The broch has an external diameter of 28 metres, and an internal diameter of 17 metres. This is unusually large compared with a typical Highland broch and suggests that it may not have been as tall as the northern brochs. The walls of the broch survive to a height of between 1.0 and 1.8 metres. The entrance passage is on the east side and has two guard chambers flanking the doorway. The interior of the broch has three intramural cells which are all approximately dumb-bell shaped. The cell on the south side has the remains of a stone stairway at its north end which presumably rose to the wallhead.

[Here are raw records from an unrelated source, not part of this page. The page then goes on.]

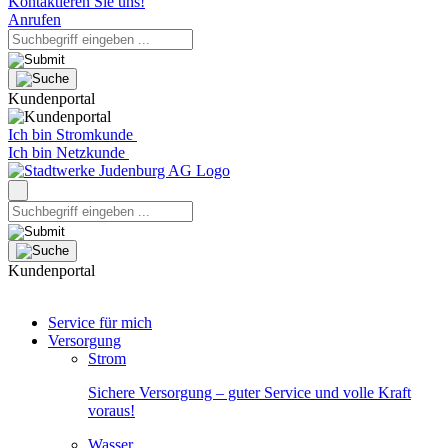
Kontaktieren Sie uns!
Anrufen
Kundenportal
Ich bin Stromkunde
Ich bin Netzkunde
Kundenportal
Service für mich
Versorgung
Strom
Sichere Versorgung – guter Service und volle Kraft
voraus!
Wasser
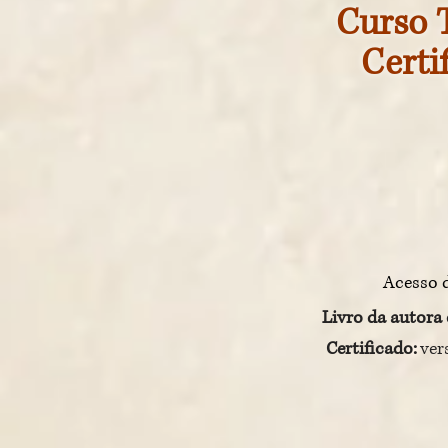
Curso 
Certi
A
cesso 
Livro da autora
Certificado
:
ver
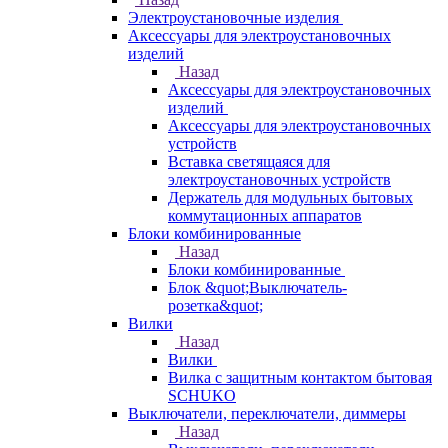
Электроустановочные изделия
Аксессуары для электроустановочных
изделий
Назад
Аксессуары для электроустановочных
изделий
Аксессуары для электроустановочных
устройств
Вставка светящаяся для
электроустановочных устройств
Держатель для модульных бытовых
коммутационных аппаратов
Блоки комбинированные
Назад
Блоки комбинированные
Блок &quot;Выключатель-
розетка&quot;
Вилки
Назад
Вилки
Вилка с защитным контактом бытовая
SCHUKO
Выключатели, переключатели, диммеры
Назад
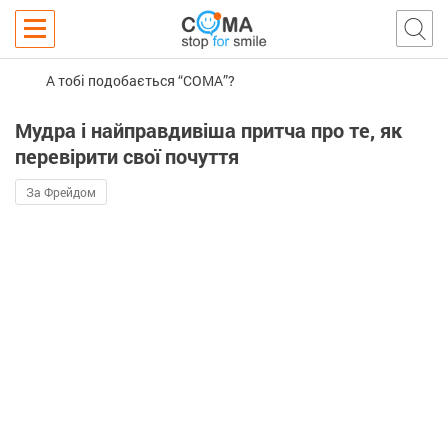
А тобі подобається “COMA”?
Мудра і найправдивіша притча про те, як
перевірити свої почуття
За Фрейдом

The broch lies within a rectangular enclosure measuring about 58 by 54 metres.

==Excavations==
Edin's Hall was "cleared" by antiquarians in the 19th century. The relics recovered were donated to the National Museum of Scotland. These included a stone spindle whorl, a piece of a jet ring, an amber bead, bones, an oyster shell, and a fragment of a glass bracelet.

Two copper ingots, one of which is now in the National Museum, were apparently found with a metal detector inside the broch in 1976. The ingots were derived from local copper mines and may have been an important source of wealth for the inhabitants.

An archaeological survey and sample excavation was conducted in 1996. A few artefacts including coarse pottery and a stone spindle whorl were recovered.